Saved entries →

========

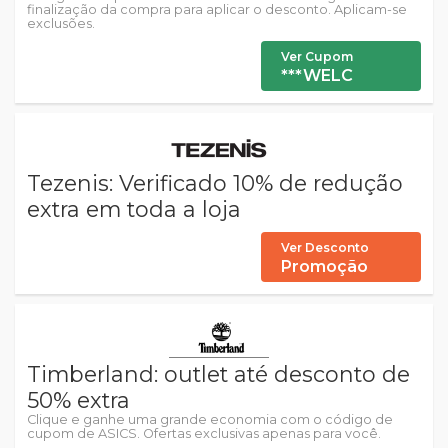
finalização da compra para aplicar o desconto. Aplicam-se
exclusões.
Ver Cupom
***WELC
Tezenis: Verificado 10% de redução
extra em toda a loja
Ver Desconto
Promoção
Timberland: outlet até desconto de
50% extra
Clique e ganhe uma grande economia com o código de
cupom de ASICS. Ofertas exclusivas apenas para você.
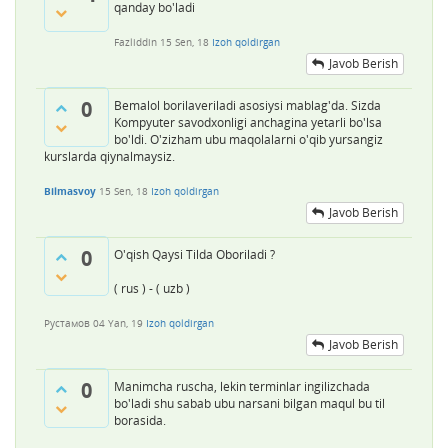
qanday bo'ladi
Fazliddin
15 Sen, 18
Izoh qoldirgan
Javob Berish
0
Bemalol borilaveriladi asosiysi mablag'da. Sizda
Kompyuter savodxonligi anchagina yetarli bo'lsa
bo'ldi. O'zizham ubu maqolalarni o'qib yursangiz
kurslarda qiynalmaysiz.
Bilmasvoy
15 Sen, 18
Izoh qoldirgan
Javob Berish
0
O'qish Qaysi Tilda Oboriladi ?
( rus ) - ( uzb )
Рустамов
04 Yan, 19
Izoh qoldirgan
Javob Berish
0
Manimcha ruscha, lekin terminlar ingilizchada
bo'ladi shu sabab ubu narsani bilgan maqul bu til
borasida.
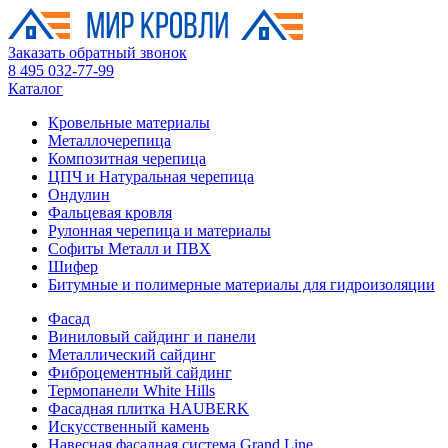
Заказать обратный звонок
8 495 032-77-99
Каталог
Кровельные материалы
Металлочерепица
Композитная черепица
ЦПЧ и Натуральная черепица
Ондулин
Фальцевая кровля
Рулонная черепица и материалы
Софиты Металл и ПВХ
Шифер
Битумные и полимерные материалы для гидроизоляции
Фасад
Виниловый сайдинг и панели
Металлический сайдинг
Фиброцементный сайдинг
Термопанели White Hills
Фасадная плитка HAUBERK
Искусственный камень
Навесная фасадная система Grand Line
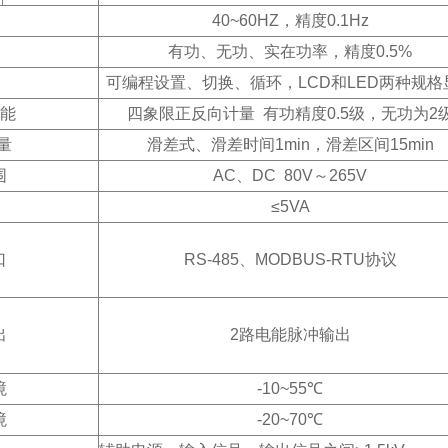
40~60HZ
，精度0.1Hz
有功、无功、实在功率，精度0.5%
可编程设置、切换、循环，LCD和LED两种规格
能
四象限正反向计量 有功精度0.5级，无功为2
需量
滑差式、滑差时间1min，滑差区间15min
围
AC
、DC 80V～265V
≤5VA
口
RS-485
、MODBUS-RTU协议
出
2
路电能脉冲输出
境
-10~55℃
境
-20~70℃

========

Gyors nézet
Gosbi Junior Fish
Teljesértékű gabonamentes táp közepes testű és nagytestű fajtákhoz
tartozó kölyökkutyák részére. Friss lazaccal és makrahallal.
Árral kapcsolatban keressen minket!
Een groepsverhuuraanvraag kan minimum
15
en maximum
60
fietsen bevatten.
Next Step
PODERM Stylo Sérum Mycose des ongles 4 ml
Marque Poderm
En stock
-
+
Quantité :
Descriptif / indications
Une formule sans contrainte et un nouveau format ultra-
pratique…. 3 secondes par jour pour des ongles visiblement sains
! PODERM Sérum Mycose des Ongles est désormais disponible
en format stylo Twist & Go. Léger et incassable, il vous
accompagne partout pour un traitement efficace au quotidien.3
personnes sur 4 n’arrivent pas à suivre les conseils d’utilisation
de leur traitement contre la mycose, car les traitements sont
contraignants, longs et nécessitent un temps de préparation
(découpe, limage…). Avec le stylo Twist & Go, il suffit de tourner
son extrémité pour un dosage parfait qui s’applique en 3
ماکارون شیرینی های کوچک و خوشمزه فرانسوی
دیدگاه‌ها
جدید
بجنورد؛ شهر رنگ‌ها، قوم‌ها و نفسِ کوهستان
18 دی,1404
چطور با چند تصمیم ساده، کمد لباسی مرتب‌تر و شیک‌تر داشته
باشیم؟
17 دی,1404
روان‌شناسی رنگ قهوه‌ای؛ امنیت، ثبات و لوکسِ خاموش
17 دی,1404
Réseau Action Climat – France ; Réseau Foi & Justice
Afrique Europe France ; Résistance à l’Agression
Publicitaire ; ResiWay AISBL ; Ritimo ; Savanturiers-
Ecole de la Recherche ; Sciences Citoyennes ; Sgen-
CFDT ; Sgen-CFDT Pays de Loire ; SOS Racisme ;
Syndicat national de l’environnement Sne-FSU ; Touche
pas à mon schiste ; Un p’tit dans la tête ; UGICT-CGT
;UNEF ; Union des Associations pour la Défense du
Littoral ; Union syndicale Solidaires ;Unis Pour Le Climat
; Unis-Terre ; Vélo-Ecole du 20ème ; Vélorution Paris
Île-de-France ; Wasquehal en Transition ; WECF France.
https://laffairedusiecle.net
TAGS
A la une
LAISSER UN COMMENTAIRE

========

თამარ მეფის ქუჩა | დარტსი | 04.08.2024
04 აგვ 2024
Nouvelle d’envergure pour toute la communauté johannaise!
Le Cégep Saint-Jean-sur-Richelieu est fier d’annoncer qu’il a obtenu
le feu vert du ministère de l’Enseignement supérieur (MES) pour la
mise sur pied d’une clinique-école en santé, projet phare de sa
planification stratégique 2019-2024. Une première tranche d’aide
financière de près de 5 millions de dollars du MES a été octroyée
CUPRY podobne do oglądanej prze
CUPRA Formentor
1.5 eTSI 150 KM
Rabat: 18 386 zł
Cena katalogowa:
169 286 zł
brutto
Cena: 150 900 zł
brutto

========

Exercise directions → Your whole answer should be one number, the count of lines in the records that hold "Sgen".

Result of the exercise → 2